Выбрать главу

Для незадачливого плебса все здесь было ясно и четко раскладывалось по лицам и знакам: тяжкое горе, которое обозначено черной урной, добро в образе великолепной Агриппины, и зло в обличии отвратительного, вечно всем недовольного принцепса. Народ вел себя в соответствии с таким пониманием обстановки. А многолюдство, всегда умножающее эмоции, и траурная атмосфера, нивелирующая приличия, делали выражение страстей толпы особенно откровенным. Даже на Родосе, будучи всеми гонимый, Тиберий не испытывал такой муки, как в этот день. Провожая урну с пеплом Германика, он нес в себе пепел собственной души, отравленной людским непониманием и сожженной ненавистью.

Когда же ночь позволила Тиберию, наконец-то, скрыться от толпы в своем дворце, он в мраморной тишине атрия ощутил себя, как в склепе. Гложущая боль униженья усилилась, едва только он остался в одиночестве. От оскорбления не спрячешься в четырех стенах, его всегда придется носить в себе.

— Я говорила тебе, что не следовало идти к разъяренной черни, — раздался из темноты голос Августы.

Тиберий вздрогнул и неприязненно поежился при звуках знакомой речи, но в следующий момент едва не бросился в объятия матери, как в далеком детстве. С трудом удержав эмоции в кулаке воли, он сказал:

— Как же было не идти?

— Может быть, ты пойдешь и на погребенье?

— А разве есть шанс избежать…

— Будешь выдавливать слезинки из холодных старческих глаз, когда они поволокут горелую пыль в мавзолей?

— Августа, как ты выражаешься? Ведь он был твоим внуком!

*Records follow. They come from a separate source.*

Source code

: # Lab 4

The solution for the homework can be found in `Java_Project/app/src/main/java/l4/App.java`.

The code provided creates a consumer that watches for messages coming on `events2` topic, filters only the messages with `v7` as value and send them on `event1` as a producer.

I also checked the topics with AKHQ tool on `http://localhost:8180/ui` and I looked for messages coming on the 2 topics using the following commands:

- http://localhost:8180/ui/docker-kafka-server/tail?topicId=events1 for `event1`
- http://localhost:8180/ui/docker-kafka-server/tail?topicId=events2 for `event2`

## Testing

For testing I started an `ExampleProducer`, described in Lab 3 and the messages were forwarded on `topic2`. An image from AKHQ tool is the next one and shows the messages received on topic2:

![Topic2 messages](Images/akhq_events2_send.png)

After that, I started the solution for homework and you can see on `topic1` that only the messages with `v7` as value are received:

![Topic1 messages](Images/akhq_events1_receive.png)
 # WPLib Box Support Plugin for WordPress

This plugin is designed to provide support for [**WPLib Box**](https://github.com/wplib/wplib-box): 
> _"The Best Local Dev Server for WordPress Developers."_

— Да, очень давно, до того, как он стал мужем Агриппины. Август изменял мне телом, а этот изменил душой. Он всецело предался ей! Она его околдовала и подчинила. Но зато ты, Тиберий, целиком мой! Даже когда ты гневаешься на меня, когда ненавидишь — все равно мой!

— Давай пройдем в таблин и зажжем светильник, — нервно сказал Тиберий, чтобы сменить тему.

Когда они расположились в кабинете и их разделил бледный свет масляного фонаря, Тиберий с надеждой спросил:

— Августа, ты не бросаешь слов на ветер. Скажи, что ты придумала во спасение от злобы разъяренной толпы?

— Мы никуда не пойдем. Мы не будем участвовать в триумфе Агриппины!

— Но разве отец может отсидеться во дворце, когда хоронят сына?

Августа не спешила с ответом, наслаждаясь мгновеньями торжества над ним, столь явно обнаружившим зависимость от нее.

— Если мы скажемся больными, никто не поверит. Это будет дурно выглядеть, — натужно размышлял Тиберий.

— А разве сегодня ты выглядел не дурно?

В этот момент с улицы донесся рев страдающего плебса, словно рык раненого зверя. Там снова было факельное шествие.

Тиберий совсем сник.

— Я всегда находил выход, но сегодняшний день отнял у меня все силы, лишил меня последней уверенности…

Августа высокомерно усмехнулась и царственным тоном изрекла:

— Да, отец может прятаться дома во время похорон сына, если там же будет находиться и мать.

— Что ты сделала с Антонией? — испуганно воскликнул Тиберий и даже вскочил с места, проявив редкую прыть при его извечной, можно сказать, профессиональной сдержанности.

— Я убедила ее остаться, — с наигранной простотой разъяснила Августа, втайне наслаждаясь своим триумфом, точь-в-точь, как Агриппина несколько часов назад. Сколь схожи все женщины и в торжестве, и в горести!

— Это невероятно! Что ты с нею сделала?

— Успокойся, мой мальчик, мое великовозрастное порочное дитя, все честно и добровольно. Я всю жизнь управляла мужчинами, что же против меня какая-то женщина, пусть и твоя любимица? Мне подчиняются все, а она ничуть не лучше других, напрасно ты ее так боготворишь.